▶ _INSTRUCTIONS FOR THE TASK_
Starting at the line containing "Москва 24/Антон Великжанин" and ending with the line containing "пециально для МЦД. Электрички, следующие из", lay out the material as a Markdown table with the columns Row and Line, skipping any blank lines. Include only those lines.

[Text extractions by page]
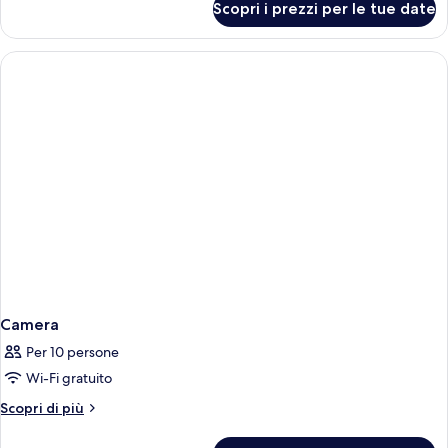
Scopri i prezzi per le tue date
Bungalow,
(3
2
+
camere
2)
da
letto
(3
+
2)
Camera
Per 10 persone
Wi-Fi gratuito
Altri
Scopri di più
dettagli
per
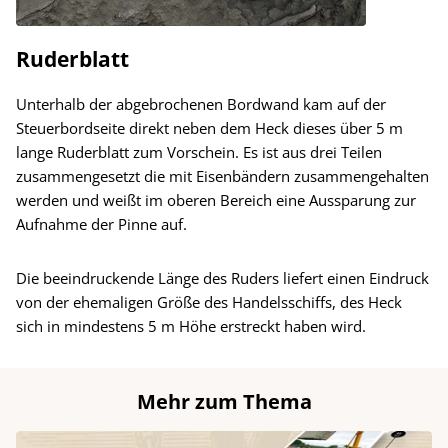
Ruderblatt
Unterhalb der abgebrochenen Bordwand kam auf der
Steuerbordseite direkt neben dem Heck dieses über 5 m
lange Ruderblatt zum Vorschein. Es ist aus drei Teilen
zusammengesetzt die mit Eisenbändern zusammengehalten
werden und weißt im oberen Bereich eine Aussparung zur
Aufnahme der Pinne auf.
Die beeindruckende Länge des Ruders liefert einen Eindruck
von der ehemaligen Größe des Handelsschiffs, des Heck
sich in mindestens 5 m Höhe erstreckt haben wird.
Mehr zum Thema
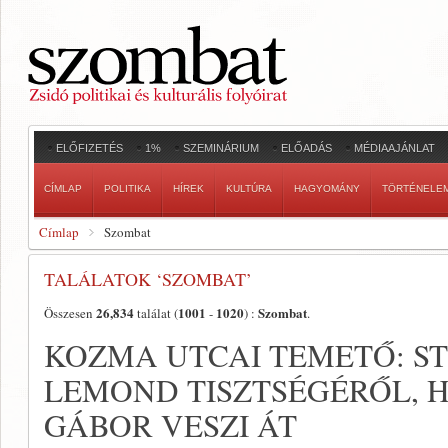
ELŐFIZETÉS
1%
SZEMINÁRIUM
ELŐADÁS
MÉDIAAJÁNLAT
CÍMLAP
POLITIKA
HÍREK
KULTÚRA
HAGYOMÁNY
TÖRTÉNELE
Címlap
Szombat
TALÁLATOK ‘SZOMBAT’
26,834
1001
1020
Szombat
Összesen
találat (
-
) :
.
KOZMA UTCAI TEMETŐ: S
LEMOND TISZTSÉGÉRŐL, H
GÁBOR VESZI ÁT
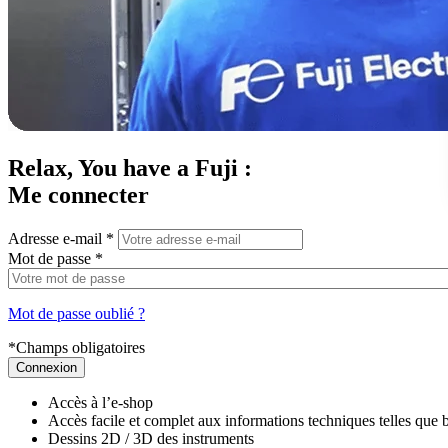
Relax, You have a Fuji :
Me connecter
Adresse e-mail
*
Mot de passe
*
Mot de passe oublié ?
*Champs obligatoires
Connexion
Accès à l’e-shop
Accès facile et complet aux informations techniques telles que 
Dessins 2D / 3D des instruments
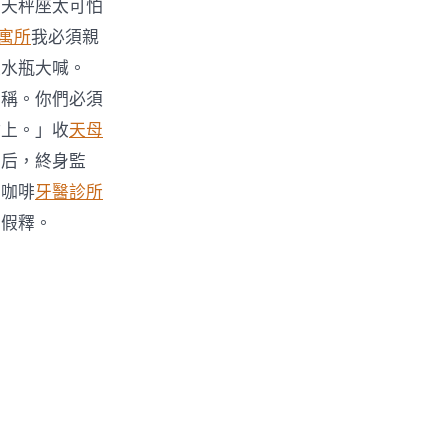
！天秤座太可怕
 寓所
我必須親
張水瓶大喊。
對稱。你們必須
點上。」收
天母
刑后，終身監
的咖啡
牙醫診所
、假釋。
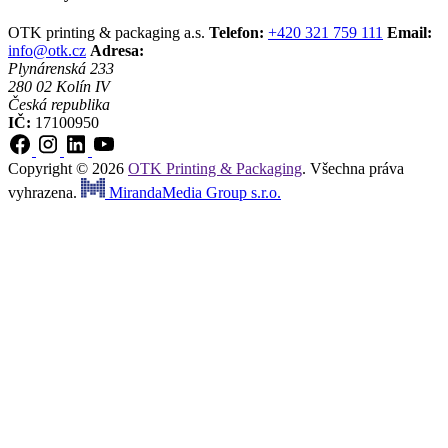
OTK printing & packaging a.s.
Telefon:
+420 321 759 111
Email:
info@otk.cz
Adresa:
Plynárenská 233
280 02 Kolín IV
Česká republika
IČ:
17100950
Copyright © 2026
OTK Printing & Packaging
. Všechna práva
vyhrazena.
MirandaMedia Group s.r.o.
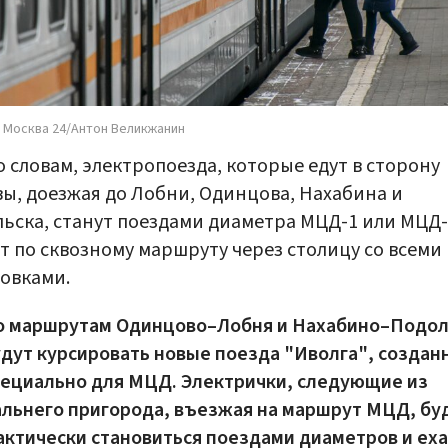
 Москва 24/Антон Великжанин
о словам, электропоезда, которые едут в сторону
ы, доезжая до Лобни, Одинцова, Нахабина и
ьска, станут поездами диаметра МЦД-1 или МЦД-
т по сквозному маршруту через столицу со всеми
овками.
о маршрутам Одинцово–Лобня и Нахабино–Подол
дут курсировать новые поезда "Иволга", создан
пециально для МЦД. Электрички, следующие из
альнего пригорода, въезжая на маршрут МЦД, бу
ктически становиться поездами диаметров и еха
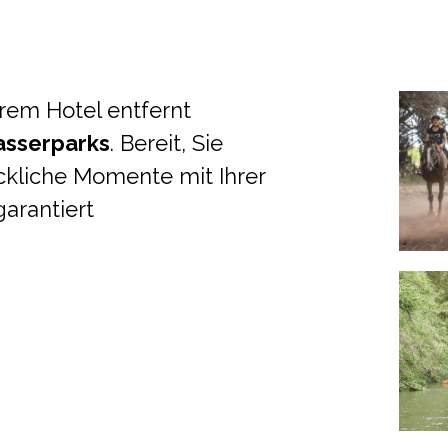
rem Hotel entfernt
asserparks
. Bereit, Sie
kliche Momente mit Ihrer
garantiert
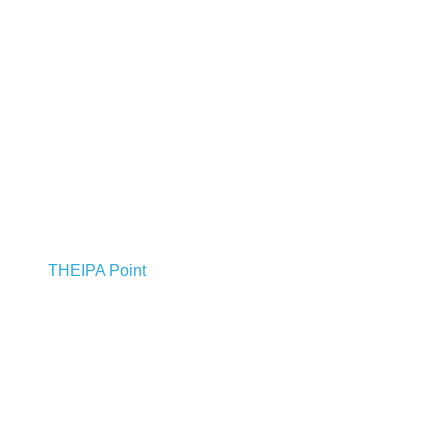
THEIPA Point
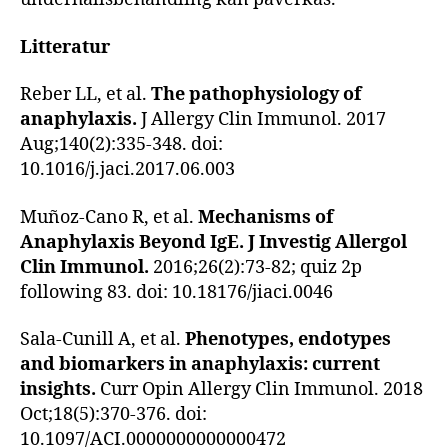
Litteratur
Reber LL, et al.
The pathophysiology of
anaphylaxis.
J Allergy Clin Immunol. 2017
Aug;140(2):335-348. doi:
10.1016/j.jaci.2017.06.003
Muñoz-Cano R, et al.
Mechanisms of
Anaphylaxis Beyond IgE. J Investig Allergol
Clin Immunol.
2016;26(2):73-82; quiz 2p
following 83. doi: 10.18176/jiaci.0046
Sala-Cunill A, et al.
Phenotypes, endotypes
and biomarkers in anaphylaxis: current
insights.
Curr Opin Allergy Clin Immunol. 2018
Oct;18(5):370-376. doi:
10.1097/ACI.0000000000000472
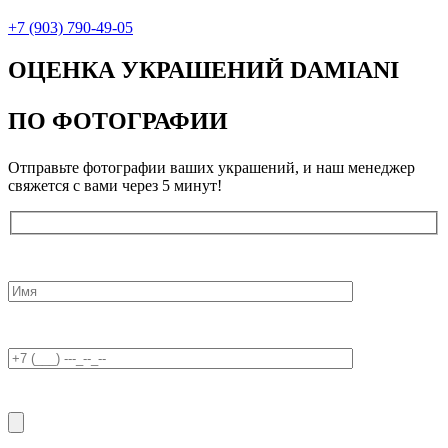
+7 (903) 790-49-05
ОЦЕНКА УКРАШЕНИЙ DAMIANI
ПО ФОТОГРАФИИ
Отправьте фотографии ваших украшений, и наш менеджер
свяжется с вами через 5 минут!
Введите ваше имя
Введите номер телефона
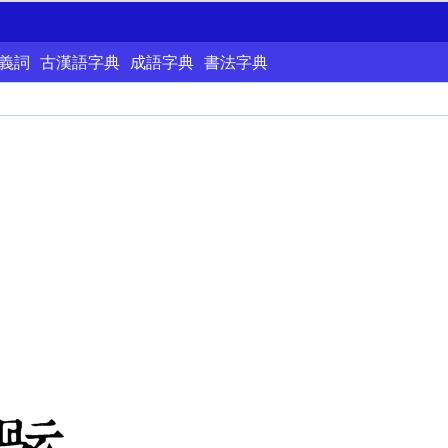
義詞
古漢語字典
成語字典
書法字典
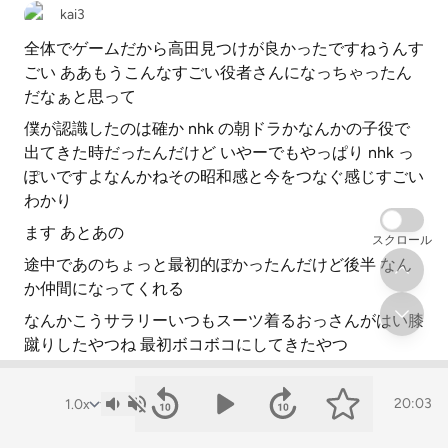
kai3
全体でゲームだから高田見つけが良かったですねうんす
ごい ああもうこんなすごい役者さんになっちゃったん
だなぁと思って
僕が認識したのは確か nhk の朝ドラかなんかの子役で
出てきた時だったんだけど いやーでもやっぱり nhk っ
ぽいですよなんかねその昭和感と今をつなぐ感じすごい
わかり
ます あとあの
スクロール
途中であのちょっと最初的ぽかったんだけど後半 なん
か仲間になってくれる
なんかこうサラリーいつもスーツ着るおっさんがはい膝
蹴りしたやつね 最初ボコボコにしてきたやつ
なんか彼だけ年取らなくて面白いああああああああああ
ああああああああああああああ あれずっとこの人この
20:03
顔だなと思ってなんかメイクも全然吹けないし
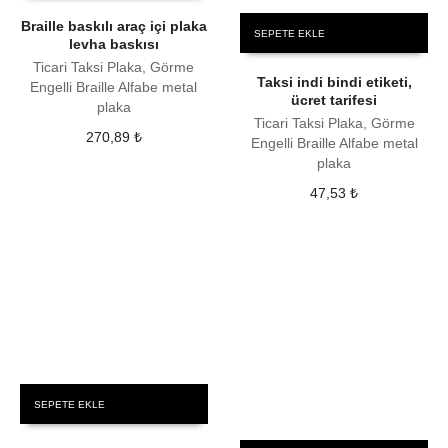
Braille baskılı araç içi plaka
SEPETE EKLE
levha baskısı
Ticari Taksi Plaka, Görme
Taksi indi bindi etiketi,
Engelli Braille Alfabe metal
ücret tarifesi
plaka
Ticari Taksi Plaka, Görme
270,89
₺
Engelli Braille Alfabe metal
plaka
47,53
₺
SEPETE EKLE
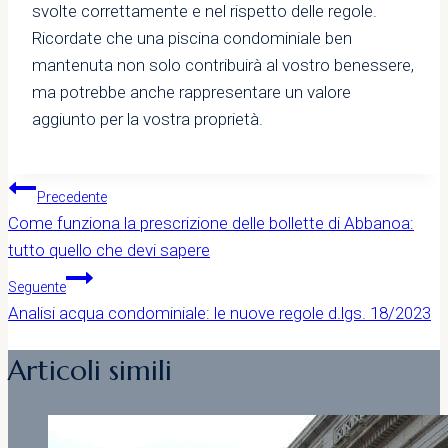
svolte correttamente e nel rispetto delle regole.
Ricordate che una piscina condominiale ben
mantenuta non solo contribuirà al vostro benessere,
ma potrebbe anche rappresentare un valore
aggiunto per la vostra proprietà.
Navigazione
Precedente
Come funziona la prescrizione delle bollette di Abbanoa:
articoli
tutto quello che devi sapere
Seguente
Analisi acqua condominiale: le nuove regole d.lgs. 18/2023
Articoli simili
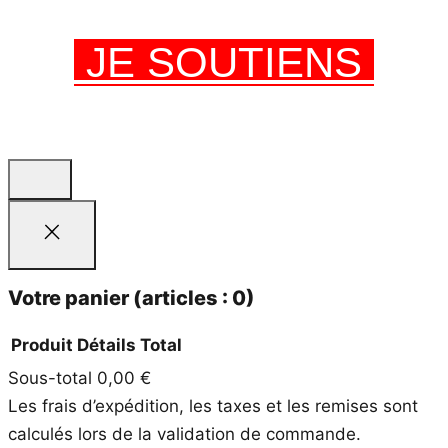
JE SOUTIENS
Votre panier
(articles : 0)
Produit
Détails
Total
Sous-total
0,00 €
Produits
Les frais d’expédition, les taxes et les remises sont
dans
calculés lors de la validation de commande.
le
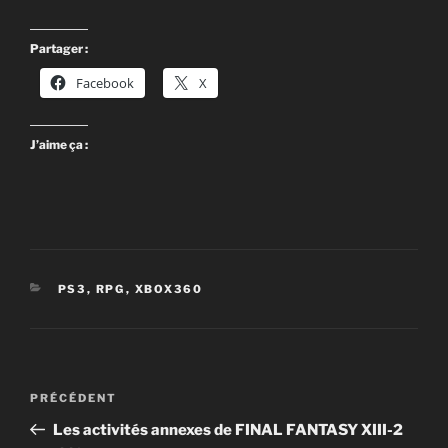
Partager :
Facebook
X
J’aime ça :
CATÉGORIES
PS3
,
RPG
,
XBOX360
Navigation
Article
PRÉCÉDENT
de
précédent
Les activités annexes de FINAL FANTASY XIII-2
l’article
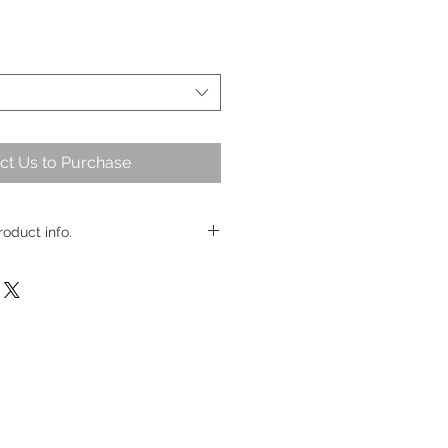
ct Us to Purchase
roduct info.
0 ml.
 ml.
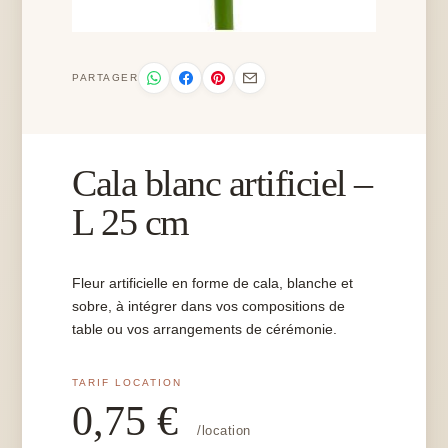
PARTAGER
Cala blanc artificiel –
L 25 cm
Fleur artificielle en forme de cala, blanche et
sobre, à intégrer dans vos compositions de
table ou vos arrangements de cérémonie.
0,75
€
/location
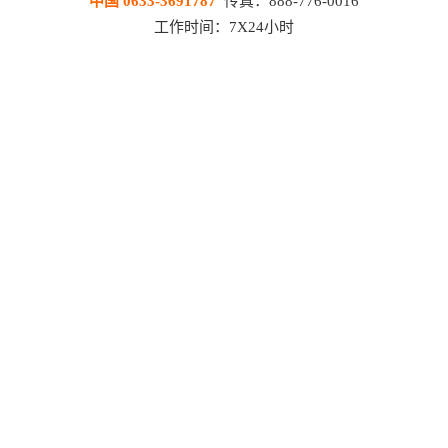
中国 0633-3691787
传真：888-776-0016
工作时间：7X24小时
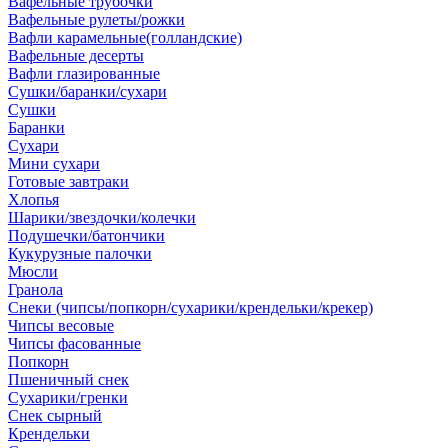
Вафельные трубочки
Вафельные рулеты/рожки
Вафли карамельные(голландские)
Вафельные десерты
Вафли глазированные
Сушки/баранки/сухари
Сушки
Баранки
Сухари
Мини сухари
Готовые завтраки
Хлопья
Шарики/звездочки/колечки
Подушечки/батончики
Кукурузные палочки
Мюсли
Гранола
Снеки (чипсы/попкорн/сухарики/крендельки/крекер)
Чипсы весовые
Чипсы фасованные
Попкорн
Пшеничный снек
Сухарики/гренки
Снек сырный
Крендельки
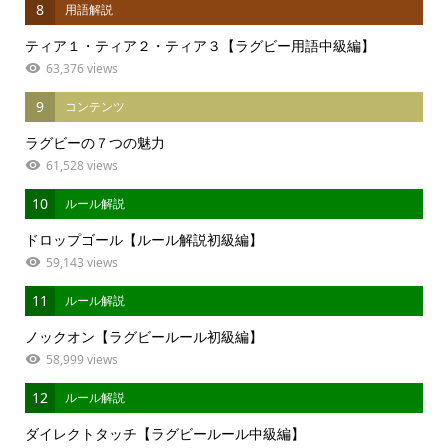
8
用語解説
ティア１・ティア２・ティア３【ラグビー用語中級編】
63,376 views
9
コンテンツ
ラグビーの７つの魅力
61,528 views
10
ルール解説
ドロップゴール【ルール解説初級編】
59,143 views
11
ルール解説
ノックオン【ラグビールール初級編】
58,999 views
12
ルール解説
ダイレクトタッチ【ラグビールール中級編】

▶ _TASK OUTPUT_
| Row | Line |
|---|---|
| 1 |  Москва 24/Антон Великжанин |
| 2 | о словам, электропоезда, которые едут в сторону |
| 3 | ы, доезжая до Лобни, Одинцова, Нахабина и |
| 4 | ьска, станут поездами диаметра МЦД-1 или МЦД- |
| 5 | т по сквозному маршруту через столицу со всеми |
| 6 | овками. |
| 7 | о маршрутам Одинцово–Лобня и Нахабино–Подол |
| 8 | дут курсировать новые поезда "Иволга", создан |
| 9 | пециально для МЦД. Электрички, следующие из |